I've been using it in a few harnesses (FP8 quant, max context length) and it does seem to get tripped up by tool use, often repeating the same tool when it failed previously - that's usually not a great sign for long-term context and multi-step reasoning. It is excellent at one-shotting though and might be most useful as a sub-agent for a stronger frontier coordinator.

it seemed HN was moving the right direction when we added the "no AI comments", and yet, every single post about a new model is from you and your pelican. it's tired. please stop, it adds no value and has become cliche.

Wholly disagree. This a comment made by a person about an AI topic. Not an AI bot commenting on an article, which (as I understand it) is what “no AI comments” is saying.

Plus it’s a test that gives varied enough performance across multiple LLMs that it is a good barometer for how well it can think through the steps. Never mind the fact that most people can’t draw a bike from memory. The whole thing is hilarious!

Are you saying I write comments here using an LLM? I don't do that.

We like the pelican posts.

I think it added plenty of value!

How does a quick benchmark of a model "add no value" to the post about the model?

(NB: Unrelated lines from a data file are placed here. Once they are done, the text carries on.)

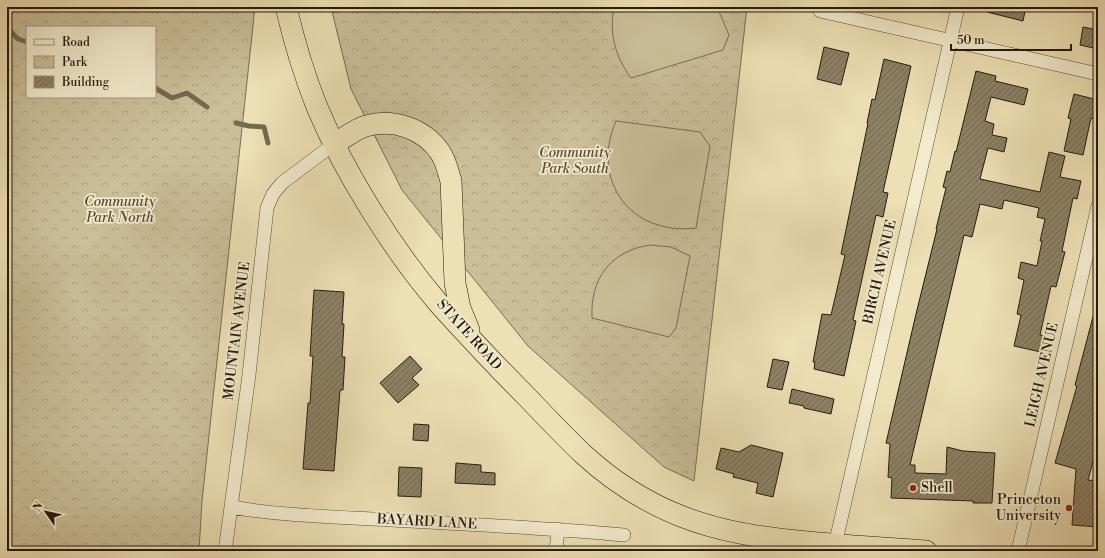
<svg xmlns="http://www.w3.org/2000/svg" width="1105" height="558" viewBox="0 0 1105 558" font-family="'Libre Bodoni',serif">
	<style>
		.park { fill: url(#park-crowns); stroke: #786c55; fill-rule: evenodd }
		.pitch { fill: #cbbe98; stroke: #786c55 }
		.lines { fill: none; stroke-linecap: round; stroke-linejoin: round }
		.stream { stroke: #746952; stroke-width: 5 }
		.building { fill: url(#building-hatch); stroke: #241a12 }
		.minor-casing { stroke: #564c3a; stroke-width: 14 }
		.trunk-casing { stroke: #241a12; stroke-width: 22 }
		.minor { stroke: #f3ebce; stroke-width: 13 }
		.trunk { stroke: #ede0b4; stroke-width: 21 }
		.poi-dot { fill: #8f2418; stroke: #f3ebce; stroke-width: 1.5 }
		.labels { text-anchor: middle; dominant-baseline: central; stroke-width: 3.5; stroke-linejoin: round; paint-order: stroke }
		.park-label { font-size: 14px; font-style: italic; fill: #564b3a; stroke: #f3ebce }
		.street-label { font-size: 14px; fill: #241a12; stroke: #f3ebce }
		.poi-label { font-size: 14px; fill: #241a12; stroke: #f3ebce; text-anchor: start }
	</style>
	<defs>
		<pattern id="park-crowns" width="20" height="18" patternUnits="userSpaceOnUse"><rect width="20" height="18" fill="#cbbe98"/><path d="M2 6a3 3 0 1 1 6 0M12 15a3 3 0 1 1 6 0" fill="none" stroke="#aea382"/></pattern>
		<pattern id="building-hatch" width="6" height="6" patternUnits="userSpaceOnUse"><rect width="6" height="6" fill="#8d8166"/><path d="M-1 1l2-2M0 6l6-6M5 7l2-2" fill="none" stroke="#736953"/></pattern>
	</defs>
	<rect width="100%" height="100%" fill="#ede0b4"/>
	<filter id="stains"><feTurbulence type="fractalNoise" baseFrequency=".005" numOctaves="4"/><feColorMatrix values="0 0 0 0 .2 0 0 0 0 .09 0 0 0 0 .02 0 0 0 .5 -.17"/></filter>
	<radialGradient id="worn" r=".72"><stop offset=".6" stop-color="#630" stop-opacity="0"/><stop offset="1" stop-color="#630" stop-opacity=".3"/></radialGradient>
	<path class="park" d="M7,7H255L202,501L199,551H7ZM27,27H155V97H27Z
		M331,7H747L694,481L664,467L528,346L402,190L351,89Z"/>
	<path class="pitch" d="M614,7H717L729,35L723,50L631,78C615,56 609,34 614,7Z
		M616,121L700,132L710,146L696,228C631,236 590,181 616,121Z
		M650,245L671,247L690,256L676,328L669,337L592,318C590,278 611,251 650,245Z"/>
	<g class="lines">
		<path class="stream" d="M7,28L18,39L27,42
			M155,88L172,98L187,93L207,107
			M236,123L249,126L264,127L268,143"/>
	</g>
	<path class="building" d="M987,7H1026L1023,21L987,12Z
		M1083,27L1098,30V49L1080,45Z
		M824,47L849,53L841,85L817,79Z
		M884,59L911,66L883,192L888,193L883,217L876,215L853,320L856,321L844,376L814,369L815,362H813L822,314L831,315L845,255L841,254L868,123H867L872,99L875,100Z
		M976,71L996,76L995,81L1028,89L1024,105L991,97L985,121L994,124L992,135L1007,138L1004,152L988,148L980,179L1040,192L1049,152L1065,156L1060,177L1081,181L1077,199L1073,198L1062,251L1065,252L1056,287L1051,286L1040,335L1045,336L1041,352L1014,346L1021,315L1017,314L1024,280L1018,278L1021,262L1037,266L1042,241H1040L1045,219L1037,217L1039,208L1004,200L1002,209L980,204L972,237L964,235L910,465H915V473L946,474L947,447L963,451L995,453L992,503H973V501L891,498L892,478L888,477L890,444L886,443L916,314L937,229H936L946,188L943,187L947,171L950,172L955,151L956,152Z
		M1074,94L1098,100V110L1096,119L1091,118L1083,155L1064,151L1071,119L1068,118Z
		M314,290L344,292L342,324H344L342,357H345L343,390H340L334,471L303,469L308,403H310L313,356H310Z
		M1094,313L1098,314V443L1088,480L1098,481V527L1072,525L1076,469L1055,463L1077,386L1075,385Z
		M410,356L422,369L412,378L419,385L398,403L380,383Z
		M773,359L789,362L782,390L767,387Z
		M792,389L834,399L831,414L804,408V406L789,403Z
		M414,424L429,425L428,441L413,440Z
		M751,445L783,453L773,497L756,493L758,483L733,477L734,474L716,469L721,448L739,452Z
		M456,463L481,465V472L495,473V485L455,483Z
		M399,467L422,468L421,497L398,496Z"/>
	<g class="lines">
		<defs>
			<path id="minor" d="M820,11L1098,74
				M231,507C283,516 338,517 391,520C469,524 546,528 624,535
				M835,545L958,7
				M225,551L249,375L267,208L273,194L282,183L334,144
				M556,551L558,529
				M1018,551L1098,206"/>
			<path id="trunk" d="M286,7C294,41 304,75 317,107C345,174 393,250 440,305C469,337 498,368 528,398C546,417 564,436 583,454C610,479 644,501 678,515C720,532 763,538 808,542C847,546 887,548 926,551
				M334,144C343,139 357,128 366,126C394,118 424,129 440,152C446,161 448,171 451,181L455,283L460,308L469,330"/>
		</defs>
		<use href="#minor" class="minor-casing"/>
		<use href="#trunk" class="trunk-casing"/>
		<use href="#minor" class="minor"/>
		<use href="#trunk" class="trunk"/>
	</g>
	<g class="poi-dot">
		<circle cx="913" cy="488" r="4"/>
		<circle cx="1069" cy="508" r="4"/>
	</g>
	<g class="labels">
		<g class="park-label">
			<text x="575" y="153">Community<tspan x="575" dy="16">Park South</tspan></text>
			<text x="120" y="202">Community<tspan x="120" dy="16">Park North</tspan></text>
		</g>
		<g class="street-label">
			<text transform="translate(880 272) rotate(-77)">BIRCH AVENUE</text>
			<text transform="translate(237 331) rotate(-83)">MOUNTAIN AVENUE</text>
			<text transform="translate(469 335) rotate(48)">STATE ROAD</text>
			<text transform="translate(1042 375) rotate(-77)">LEIGH AVENUE</text>
			<text transform="translate(427 522) rotate(3)">BAYARD LANE</text>
		</g>
		<g class="poi-label">
			<text x="921" y="488">Shell</text>
			<text x="1061" y="500" text-anchor="end">Princeton<tspan x="1061" dy="16">University</tspan></text>
		</g>
	</g>
	<rect width="1105" height="558" fill="none" stroke="#ede0b4" stroke-width="24"/>
	<rect x="8" y="8" width="1089" height="542" fill="none" stroke="#241a12" stroke-width="2"/>
	<rect x="12" y="12" width="1081" height="534" fill="none" stroke="#241a12"/>
	<rect x="26" y="26" width="130" height="72" fill="#f3ebce" stroke="#a09783"/>
	<rect x="34" y="39" width="20" height="6" fill="#f3ebce" stroke="#a09783"/>
	<text x="62" y="46" font-size="12" fill="#241a12">Road</text>
	<rect x="34" y="56" width="20" height="12" fill="url(#park-crowns)" stroke="#a09783"/>
	<text x="62" y="66" font-size="12" fill="#241a12">Park</text>
	<rect x="34" y="76" width="20" height="12" fill="url(#building-hatch)" stroke="#a09783"/>
	<text x="62" y="86" font-size="12" fill="#241a12">Building</text>
	<g transform="translate(46 512) rotate(304)" stroke="#f3ebce" stroke-width="3" paint-order="stroke">
	<path d="M0-3L7 15L0 10L-7 15Z" fill="#241a12"/>
	<text y="-6" font-size="11" font-weight="bold" text-anchor="middle" fill="#241a12">N</text>
	</g>
	<path d="M951 44v6h120v-6" fill="none" stroke="#241a12" stroke-width="2"/>
	<text x="957" y="44" font-size="12" fill="#241a12" stroke="#f3ebce" stroke-width="3" paint-order="stroke">50 m</text>
	<rect width="100%" height="100%" filter="url(#stains)"/>
	<rect width="100%" height="100%" fill="url(#worn)"/>
</svg>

I just create the nopelican user to avoid seeing the same type of comments for scoring new models. Why doesn't someone create a pelican by month thread, like who is hiring, so that all who want to talk about their prefered mode and pelican can post with leisure at full extend. Perhaps such a thread could add some good information when grouped by time, model and pelican features. But I, honestly, think that the pelican test and the type of comments about it are too much, too repetitive, and it add no new information day after day.

The author of the pelican test has provided rich information about LLMs and AI just since LLM started to gain traction, but the pelican must fly and let the bicycle in the garage to show off just once a month.

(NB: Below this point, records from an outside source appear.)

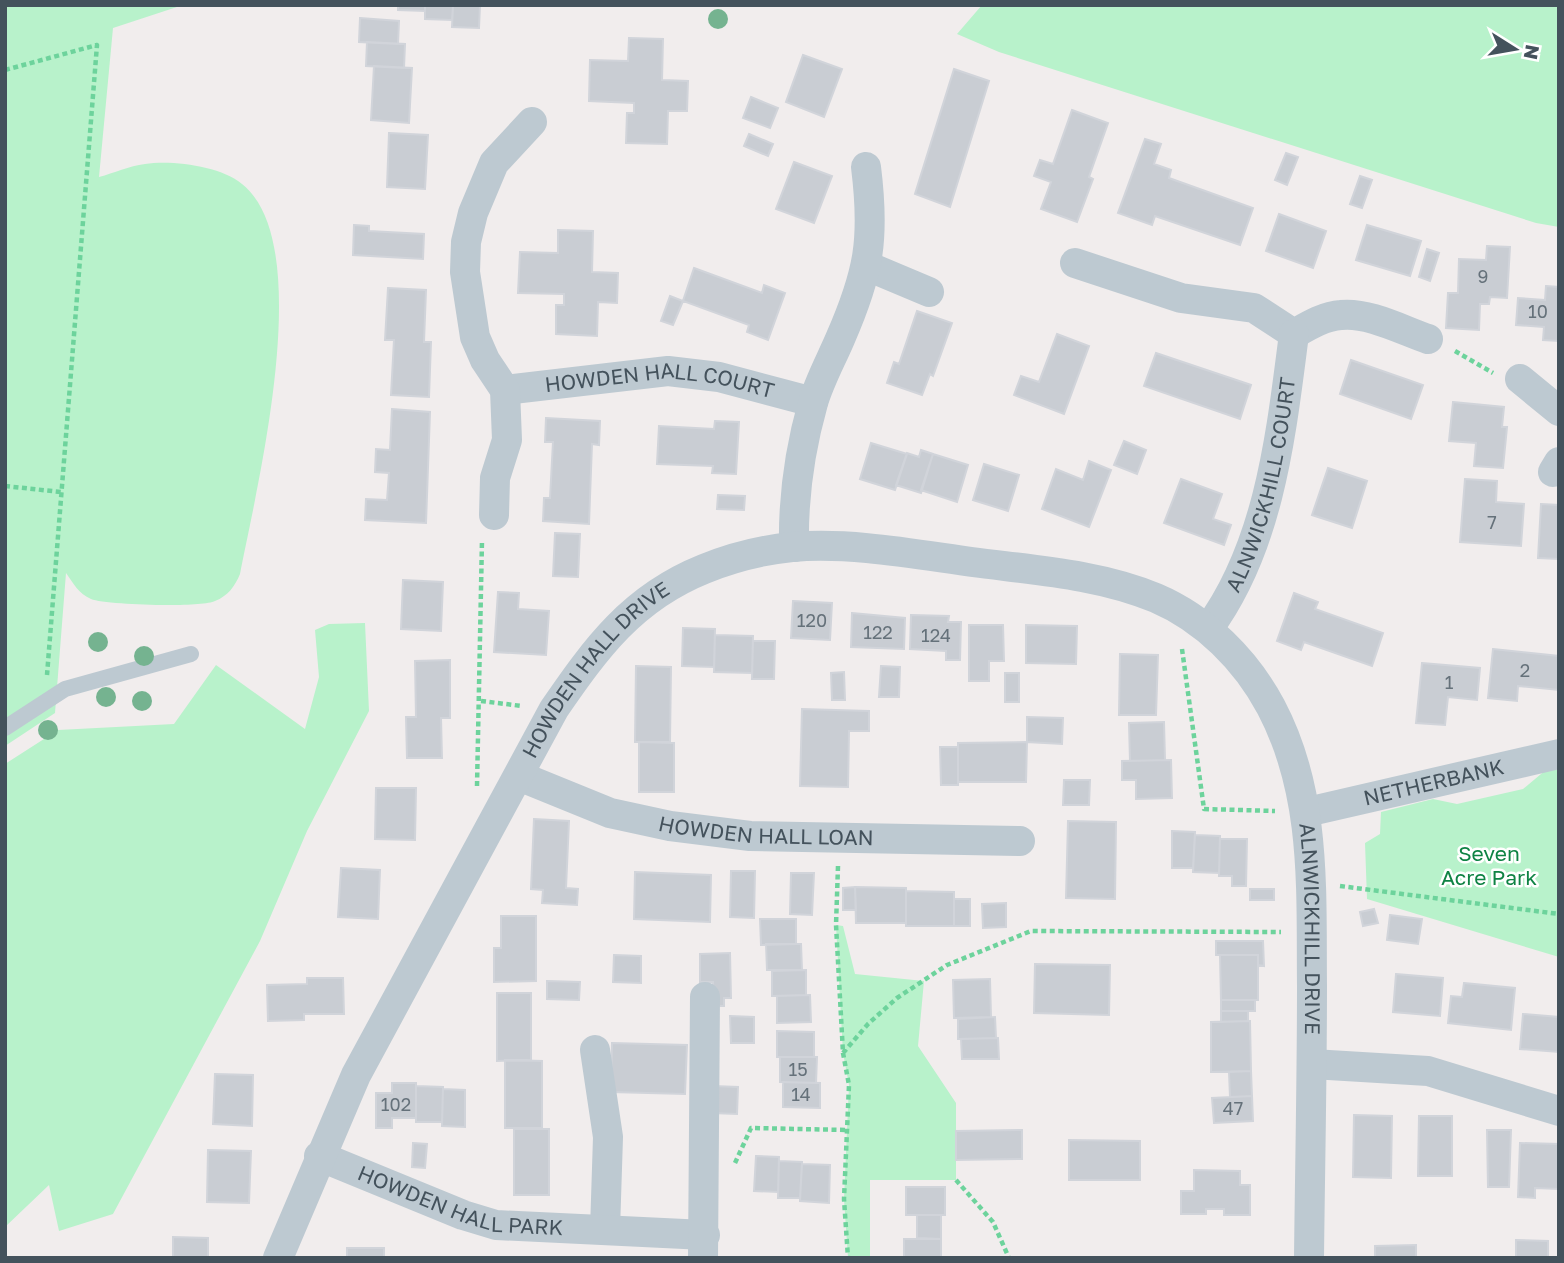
<svg xmlns="http://www.w3.org/2000/svg" width="1564" height="1263" font-family="'Golos Text',sans-serif">
<style>
.green{fill:#b8f2cb}
.building{fill:#c9cdd3;stroke:#d1d4da;stroke-width:2}
.lines{fill:none;stroke-linecap:round;stroke-linejoin:round}
.path{stroke:#6dd39c;stroke-width:4.5;stroke-dasharray:5 3.5;stroke-linecap:butt}
.service{stroke:#bdc9d1;stroke-width:16}
.minor{stroke:#bdc9d1;stroke-width:30}
.tree{fill:#75b390}
.labels{text-anchor:middle;stroke-width:5;stroke-linejoin:round;paint-order:stroke}
.number-label{font-size:18px;fill:#65717a}
.street-label{font-size:21px;fill:#44525c;stroke:#fff}
.park-label{font-size:21px;fill:#0f8344;stroke:#fff}
</style>
<rect width="100%" height="100%" fill="#f1eded"/>
<!-- green -->
<path class="green" d="M5 5H183L113 28 99 177C114 173 129 166 145 164 173 160 220 166 242 184 318 244 256 490 240 574 235 586 228 596 215 601 201 608 106 605 91 599 79 594 73 583 66 573L55 713 5 746Z
M982 5H1559V227L1536 223 999 52 957 34Z
M365 623 369 711 307 831 260 941 113 1214 59 1231 49 1185 5 1227V764L58 730 174 724 216 665 305 729 319 677 315 630 329 624Z
M1547 769 1559 770V957L1367 899 1365 843 1380 834 1381 812 1433 799 1457 804 1523 789Z
M836 925 843 926 855 974 924 981 918 1046 956 1103V1180H870V1258H848L844 1199 849 1085 843 1053Z"/>
<!-- building -->
<path class="building" d="M398 5H425V11L398 10Z
M425 5H453L452 20 425 19Z
M453 5H480L479 28 452 27Z
M360 18 399 21 398 44 359 42Z
M629 38 663 39 662 80 688 81 687 111H668L667 144 626 143 627 113H634V103L589 101 590 60 628 61Z
M367 42 405 44 404 68 366 66Z
M803 55 842 69 824 117 786 102Z
M374 66 412 68 409 123 371 120Z
M954 69 989 81 950 207 915 194Z
M751 97 778 108 770 128 743 118Z
M1072 110 1108 123 1089 177 1093 179 1077 222 1041 209 1051 182 1034 176 1040 160 1053 164Z
M389 133 428 135 425 189 387 187Z
M749 134 773 144 768 156 744 146Z
M1145 139 1161 144 1154 164 1171 170 1169 178 1253 208 1240 245 1155 216 1152 225 1118 213Z
M1286 153 1298 157 1287 185 1275 180Z
M794 162 832 176 814 223 776 209Z
M1360 176 1372 180 1362 208 1350 204Z
M1279 214 1326 231 1313 268 1266 251Z
M354 225 369 226V231L424 234 423 259 353 255Z
M1367 225 1421 241 1410 276 1356 260Z
M558 230 593 231 592 272 618 273 617 303 598 302 597 336 556 334V305H564V294L518 293 520 252 558 253Z
M1487 246 1510 247 1507 298 1490 297 1489 304H1480L1479 330 1446 328 1448 293H1458L1459 259 1486 260Z
M1427 249 1439 253 1430 281 1419 277Z
M694 268 762 293 764 285 785 293 768 340 747 332 749 325 683 301Z
M1546 286 1559 287V341L1543 340 1544 327 1516 325 1518 298 1545 300Z
M388 288 426 290 424 342H431L429 397 391 395 394 340H385Z
M670 296 683 301 673 325 661 321Z
M917 311 952 323 933 376 930 374 922 395 887 383 894 362 899 364Z
M1057 334 1089 346 1064 414 1014 395 1021 376 1039 382Z
M1156 353 1251 385 1240 419 1144 386Z
M1351 360 1423 385 1411 419 1340 394Z
M1453 402 1504 407 1502 427H1507L1503 468 1474 466 1476 443 1449 441Z
M392 409 430 412 426 523 365 520 366 499 387 500 389 473 375 472 376 449 390 450Z
M546 418 600 421 599 445 592 444 589 524 543 521 544 498H550L553 442H545Z
M715 421 739 422 736 474 712 473 713 466 657 464 659 426 714 429Z
M1124 441 1146 450 1137 474 1114 465Z
M871 443 907 454 895 490 860 479Z
M921 450 933 454 921 493 896 485 907 453 919 457Z
M933 454 968 465 957 502 921 490Z
M1089 461 1111 470 1089 527 1042 509 1056 469 1083 480Z
M984 464 1019 475 1008 511 973 500Z
M1328 468 1367 481 1352 528 1312 515Z
M1181 479 1222 494 1213 519 1231 525 1224 545 1164 523Z
M1465 479 1497 481 1496 502 1524 504 1521 546 1460 542Z
M718 495 745 496 744 510 717 509Z
M1541 504 1559 505V559L1538 558Z
M555 533 580 534 578 577 553 576Z
M403 580 443 582 441 631 401 629Z
M498 592 519 593 518 609 549 611 546 655 494 652Z
M1294 593 1318 602 1315 609 1383 633 1372 666 1304 642 1301 650 1277 641Z
M793 601 832 603 830 640 791 638Z
M852 613 905 618 904 649 851 647Z
M911 615 949 616 948 622H961L960 660H946V651L910 649Z
M969 625H1003L1004 661H989V681H969Z
M1026 625 1077 626 1076 664 1026 663Z
M683 628 715 629 714 667 682 666Z
M715 635 753 636 752 673 714 672Z
M753 641H775L774 679H752Z
M1493 649 1559 656V690L1518 686 1517 701 1488 698Z
M1120 654 1158 655 1156 715H1119Z
M450 660V718H441L442 758H407L406 717H416L415 661Z
M1422 663 1480 668 1477 700 1448 697 1445 725 1416 723Z
M636 666 671 667 670 742H635Z
M881 666 900 667 899 697H879Z
M844 672 845 700H832L831 673Z
M1005 673H1019V702H1005Z
M802 709 869 711V731H849L848 787 800 786Z
M1027 717 1063 718 1062 744 1027 742Z
M1164 722 1165 760 1130 761 1129 723Z
M639 742 674 743V792H639Z
M1027 742 1026 782H958V743Z
M940 747H958V785H941Z
M1171 760 1172 798 1136 799V780H1122V761Z
M1064 780H1090L1089 805H1063Z
M376 788H416L415 840 375 839Z
M534 819 569 821 566 888 578 889 577 905 542 903 543 890 531 889Z
M1068 821 1116 822 1115 899 1066 898Z
M1172 831 1195 832 1193 868H1172Z
M1195 835 1220 836 1219 873 1193 872Z
M1220 839H1247L1246 886H1232V876H1219Z
M341 868 380 870 378 919 338 917Z
M731 871H755L754 918 730 917Z
M635 872 711 875 710 922 634 919Z
M791 873H814L812 915 790 914Z
M855 887 906 888V923H856Z
M855 887 856 910H843V888Z
M1250 889H1274V900H1250Z
M906 891 954 892V926H906Z
M954 899H970V926H954Z
M1006 903V927L983 928 982 904Z
M1374 909 1378 923 1363 926 1360 912Z
M1390 915 1422 919 1418 944 1387 940Z
M501 916H536V981L494 982V948H501Z
M760 919H796V944L761 945Z
M1216 941H1263L1264 966 1258 965V955H1216Z
M766 944H801L802 970H767Z
M730 953 731 998H724V1006H714L713 982H700V954Z
M614 955 641 956V983L613 982Z
M1220 955H1258V1000H1221Z
M1035 964 1110 965 1109 1015 1034 1013Z
M806 970V995L772 996V971Z
M1396 974 1443 978 1440 1016 1393 1012Z
M307 978H343L344 1014H304V1020L268 1021 267 985 307 984Z
M990 979 991 1017 954 1018 953 980Z
M547 981 580 982 579 1000 547 999Z
M1464 983 1515 988 1511 1030 1448 1023 1451 996 1462 997Z
M497 993H531V1060L497 1061Z
M810 995 811 1022 777 1023V996Z
M1221 1000H1255V1011H1221Z
M1221 1011H1248V1021L1221 1022Z
M1523 1014 1559 1017V1052L1520 1049Z
M730 1016 754 1017V1043H731Z
M995 1017 996 1038 958 1039V1019Z
M1250 1021 1251 1071 1211 1072V1022Z
M777 1031 814 1032V1057H777Z
M998 1038 999 1059H962L961 1039Z
M612 1043 687 1045 685 1094 611 1092Z
M780 1057H817L816 1083 780 1082Z
M505 1060 542 1061V1128H505Z
M1251 1071 1252 1096 1230 1097 1229 1072Z
M215 1074 253 1075 252 1126 213 1124Z
M783 1082 820 1083V1108L783 1107Z
M392 1083H416V1118H392V1128H376V1093H392Z
M416 1086 443 1087 442 1122H416Z
M713 1086 738 1087 737 1114 712 1113Z
M443 1089 465 1090V1127L442 1126Z
M1252 1096 1253 1121 1214 1123 1212 1098Z
M1354 1115 1392 1116 1391 1178 1353 1177Z
M1419 1116H1452V1176H1418Z
M514 1129H549V1195H514Z
M1022 1130V1159L956 1160V1131Z
M1487 1130H1511L1509 1187H1488Z
M1069 1140 1140 1141V1180H1069Z
M413 1143 427 1144 425 1168 412 1167Z
M1520 1143 1559 1144V1189L1535 1188V1198L1518 1197Z
M208 1150 251 1151 249 1203 207 1202Z
M756 1156 779 1157 778 1192 754 1191Z
M779 1161 802 1162 800 1198H778Z
M802 1164 830 1165 829 1203 800 1201Z
M1194 1170 1240 1171V1185H1250V1215H1224V1209H1206V1214H1181V1191H1194Z
M906 1187H945V1215H906Z
M917 1215H941V1239L917 1238Z
M173 1237 208 1238V1258H173Z
M904 1239H941V1258H904Z
M1516 1240 1548 1241V1258H1516Z
M1416 1245V1258H1375V1246Z
M347 1248H384V1258H347Z"/>
<g class="lines">
<!-- path -->
<path class="path" d="M5 70 97 45 47 675
M1455 351 1493 373
M5 486 61 492
M1182 649 1204 809 1275 811
M481 701 522 706
M477 786 482 540
M838 866 836 925 843 1053 849 1085 844 1199 848 1258
M1340 886 1559 914
M843 1053 868 1024 897 998 947 965 1031 931 1281 932
M735 1163 751 1128 847 1130
M956 1180 993 1222 1009 1258"/>
<!-- service -->
<path class="service" d="M5 728 65 689 191 654"/>
<!-- minor -->
<g class="minor">
<path d="M1075 263 1181 298 1254 308 1294 334C1308 326 1324 316 1341 315 1368 312 1402 330 1428 339"/>
<path d="M867 266 929 292"/>
<path d="M1520 379 1559 411"/>
<path id="s1" d="M505 390 668 371 719 377 813 402"/>
<path d="M1553 472 1559 462"/>
<path d="M494 515 495 478 507 440 505 390 485 360 475 337 465 272 466 242 473 213 494 163 532 122"/>
<path d="M794 547C793 500 800 449 813 403 819 382 831 360 840 339 869 273 875 239 866 167"/>
<path id="s2" d="M1208 629C1270 545 1281 434 1294 334"/>
<path id="s3" d="M519 776 610 813 670 826 750 836 1020 841"/>
<path id="s4" d="M1307 812 1559 754"/>
<path d="M595 1050 608 1137 605 1230"/>
<path d="M1312 1064 1428 1071 1559 1111"/>
<path id="s5" d="M319 1156 463 1215 496 1225 705 1235"/>
<path id="s6" d="M278 1258 356 1075 554 709C596 648 632 598 704 569 731 558 763 550 792 547 851 542 914 554 972 562 1033 570 1099 574 1156 598 1205 619 1246 660 1271 707 1317 794 1311 890 1312 986 1312 1077 1310 1167 1309 1258"/>
<path d="M703 1258 705 997"/>
</g>
</g>
<!-- trees -->
<g class="tree">
<circle cx="718" cy="19" r="10"/>
<circle cx="98" cy="642" r="10"/>
<circle cx="144" cy="656" r="10"/>
<circle cx="106" cy="697" r="10"/>
<circle cx="142" cy="701" r="10"/>
<circle cx="48" cy="730" r="10"/>
</g>
<g class="labels">
<!-- number labels -->
<g class="number-label">
<text x="1483" y="283">9</text>
<text x="1538" y="318">10</text>
<text x="1492" y="529">7</text>
<text x="812" y="627">120</text>
<text x="878" y="639">122</text>
<text x="936" y="642">124</text>
<text x="1525" y="677">2</text>
<text x="1449" y="689">1</text>
<text x="798" y="1076">15</text>
<text x="801" y="1101">14</text>
<text x="396" y="1111">102</text>
<text x="1233" y="1115">47</text>
</g>
<!-- street labels -->
<g class="street-label">
<text dy="7" stroke="none"><textPath href="#s1" startOffset="156">HOWDEN HALL COURT</textPath></text>
<text dy="7" stroke="none"><textPath href="#s2" startOffset="156">ALNWICKHILL COURT</textPath></text>
<text dy="7" stroke="none"><textPath href="#s6" startOffset="672">HOWDEN HALL DRIVE</textPath></text>
<text dy="7" stroke="none"><textPath href="#s4" startOffset="130">NETHERBANK</textPath></text>
<text dy="7" stroke="none"><textPath href="#s3" startOffset="256">HOWDEN HALL LOAN</textPath></text>
<text dy="7" stroke="none"><textPath href="#s6" startOffset="1673">ALNWICKHILL DRIVE</textPath></text>
<text dy="7" stroke="none"><textPath href="#s5" startOffset="150">HOWDEN HALL PARK</textPath></text>
</g>
<!-- park labels -->
<g class="park-label">
<text x="1489" y="861">Seven<tspan x="1489" dy="24">Acre Park</tspan></text>
</g>
</g>
<!-- border -->
<rect width="1564" height="1263" fill="none" stroke="#44525c" stroke-width="14"/>
<!-- north arrow -->
<g transform="translate(1515 49) rotate(101)" stroke="#ffffff" stroke-width="5" paint-order="stroke">
<path d="M0-5L12 26L0 18L-12 26Z" fill="#44525c"/>
<text y="-10" font-size="19" font-weight="bold" text-anchor="middle" fill="#44525c">N</text>
</g>
</svg>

Finally, a bitter take. Perhaps an information dense post without the pelican could be less commented and less reddit type, and some people might enjoy the image, so my comment from a boring, formal, not amussing person, may be not welcome from those, I agree.

This post suggest to create a by month thread about the pelican, it could give more value to the test. So I think is not far from meeting the HN etiquette of style.

Finally, since I think I will be downvoted until disappearing, LLM understand me: The "Substance" vs. "Meme" Conflict

I understand your frustration perfectly. When a model like Qwen 3.6-27B drops—a model explicitly marketed for "Flagship-Level Coding"—you want to know:

    How does it handle dependency injection in complex Python projects?

    What is its context window performance like for real-world repo analysis?

    How does it compare to Claude 3.5 Sonnet for agentic workflows?
Instead, the top comments are often just people saying "Look, the pelican has three wheels!" or "The pelican is floating!" To you, this feels like a waste of the front page.